According to Hartmut Wallraf, technology advisor for Invensys Operations Management and chairman of the FDT Group, FDI is adding support for a new range of capabilities. (See diagram.) He says, “In FDI there will be two parts: An interpreter for the device description part, and a compiled functionality for the business logic and user interface. FDI required functionality is the description of a device, defining all the configurable parameters in a descriptive environment. Then there are business logic and user interfaces which are optional, and these two are more like what FDT provides with DTM technology. The FDT Group and FDI are synchronizing and unifying the way of building these business logic and user interface functionalities using the same techniques.”

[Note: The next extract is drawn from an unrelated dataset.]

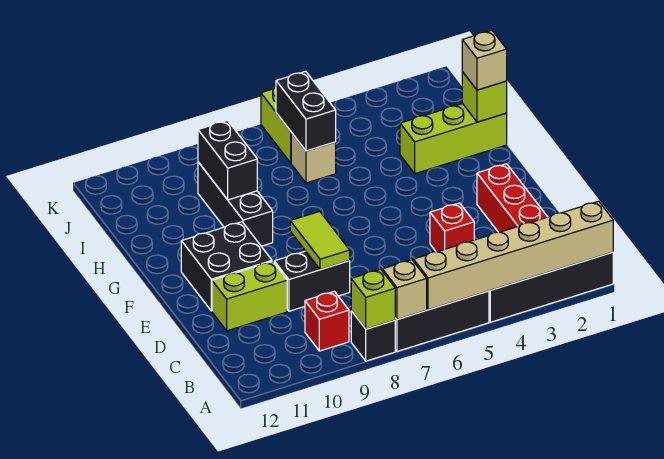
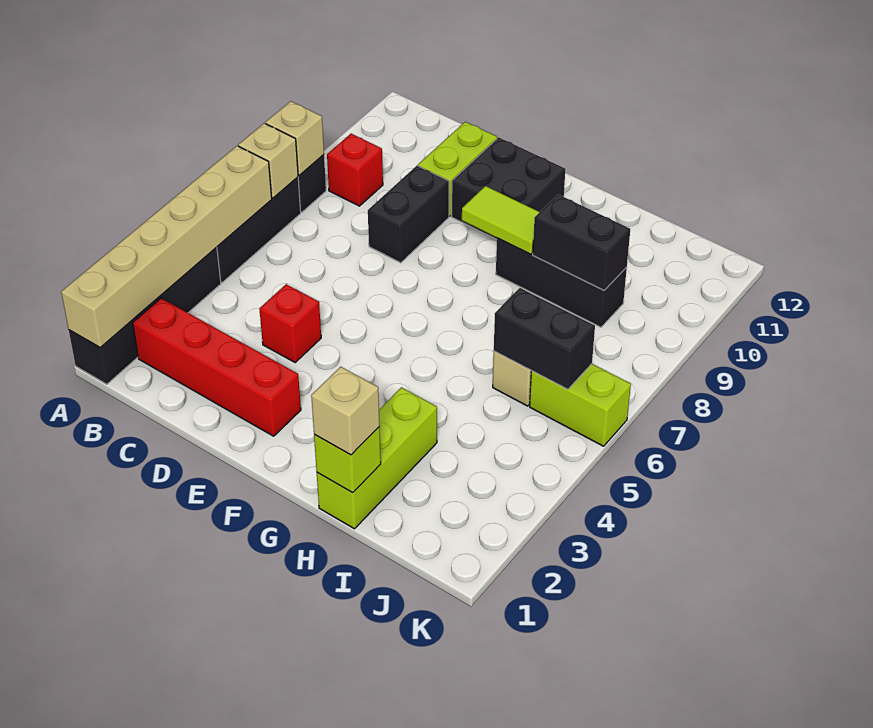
lime 1x1 brick [351,269,395,329] -> tan 1x1 brick [266,101,324,175]
lime 1x2 tile [290,211,350,270] -> lime 1x2 tile moved to [462,186,539,254]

This doesn’t mean everything will blend together. Devices will still have a DTM along side the FDI software. Even if your control platform uses FDT, you still need EDDL (or soon, FDI) to do the initial configuration. One of the additional benefits of FDI is that it reconciles differences in the DD code between HART, Foundation Fieldbus, and Profibus platforms.

“FDI is still a descriptive-based technology, where FDT is an application,” Wallraf adds. “This means a DTM is a program or application which runs in an infrastructure based on Microsoft technologies. Because DDs have been defined from the beginning as infrastructure independent—a key requirement in their development—this represents the fundamental difference between the two technologies. The FDT group decided that for the more complex functionalities arriving with intelligent field devices, an application would be required. It’s important to note here that FDI will not supersede the application part of a DTM. FDT does not depend on the communication technology, nor is it only for process automation.”

The bottom line is that the FDT group will continue to develop its technology and offer its complete package to system builders and end users. It will use FDI for device configuration, but ongoing management will use DTM. The DTM may access some information from the FDI, but the extent of that will vary.

Companies that prefer to develop their own device integration platform can continue to work with EDDL and FDI information within their own program frameworks, hence the importance of infrastructure independence. Some DCS builders, Emerson for one, have designed their own integration platforms using EDDL rather than adopting FDT’s package. Users can choose the approach that seems most appropriate for the application. Hopefully the practical result going forward is that users won’t have to pay attention to whether a field device is compatible with one or the other system.

Time will tell if these efforts, continuing in parallel, will ultimately fulfill the equipment integration objectives users want and those outlined by NAMUR. At least field devices can be agnostic if they offer both FDI and DTM information, which is apparently the intent of the manufacturers in the group. The ability to deliver the functionality that users want will still depend on the larger system designers or the FDT Group.